REQUIREMENT 1:
Answer these questions about the Urania journal text:
(a) Through what group were many of the journal's editors connected, and in what year was it formed?
(b) Who privately published the journal, and in which city?
(c) What circulation did the journal claim to have?

DOCUMENT:
----
Urania was a privately circulated feminist gender studies journal, published between 1916 and 1940. Editors included Eva Gore-Booth, Esther Roper, Irene Clyde, Dorothy Cornish, and Jessey Wade. It was published bimonthly from 1916 to 1920, then triannually due to high costs.

Background 
Many of the editors of the journal were connected through the Aëthnic Union, a short-lived feminist revolutionary group formed in 1911.

History 
Urania's intention was to challenge gender stereotypes and advance the abolishment of gender; each issue was headed with the statement: "There are no 'men' or 'women' in Urania." "Sex is an accident" was a term frequently used in the journal.

It was privately published by D. R. Mitra, Manoranjan Press, Bombay.

The journal remained private for its 24-year history; a distributors' note at the end of each edition stated "Urania is not published, nor offered to the public, but [...] can be had by friends." Urania's editors deliberately fostered an informal network of supporters and sympathisers, encouraging readers to send in their names to a register. The journal claimed to have a circulation of around 250.
----
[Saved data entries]
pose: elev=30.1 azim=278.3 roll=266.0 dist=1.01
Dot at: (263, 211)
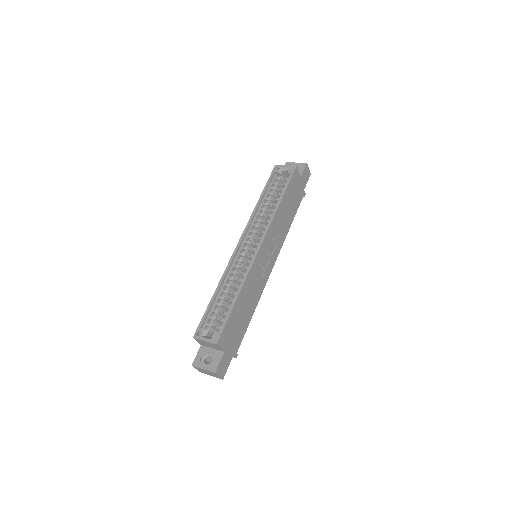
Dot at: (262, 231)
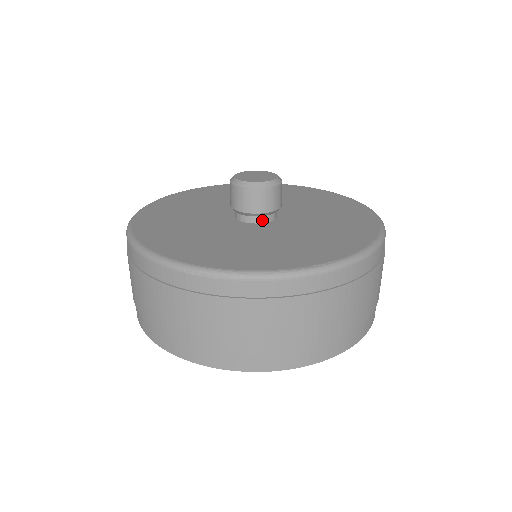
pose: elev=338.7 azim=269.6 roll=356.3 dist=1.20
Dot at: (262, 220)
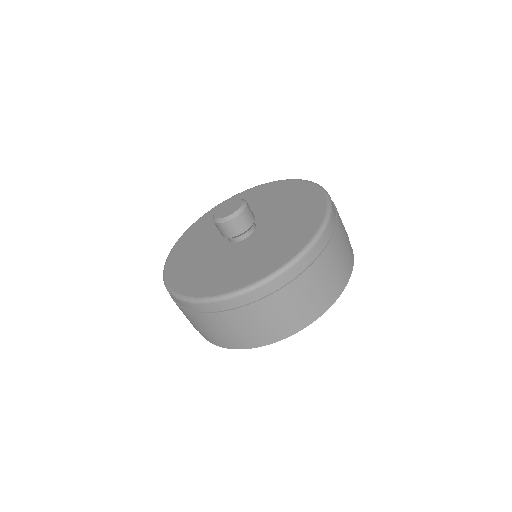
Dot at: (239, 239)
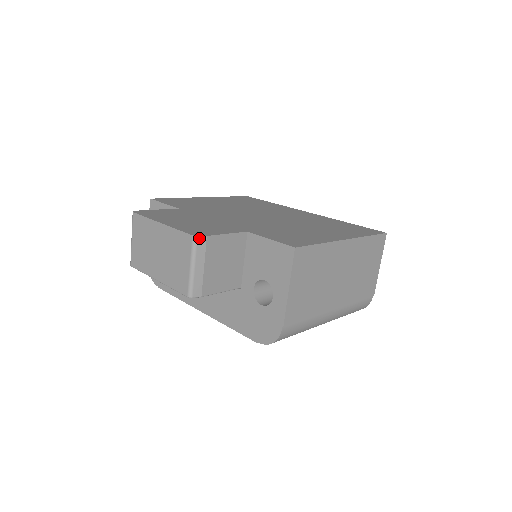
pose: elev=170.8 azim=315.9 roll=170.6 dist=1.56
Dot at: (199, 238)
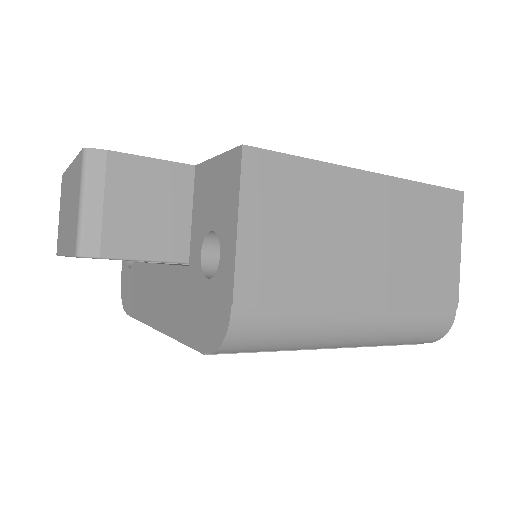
----
REQUIREMENT 2:
Put the part of the entries that runs from the line containing "pose: elev=170.8 azim=315.9" through the end of the entries into a JSON list of strings, one string per line, leaving out blank lines. Omit the pictures.

CORRECT ANSWER 1:
(a) The Aëthnic Union, formed in 1911.
(b) D. R. Mitra, Manoranjan Press, in Bombay.
(c) Around 250.

CORRECT ANSWER 2:
[
  "pose: elev=170.8 azim=315.9 roll=170.6 dist=1.56",
  "Dot at: (199, 238)"
]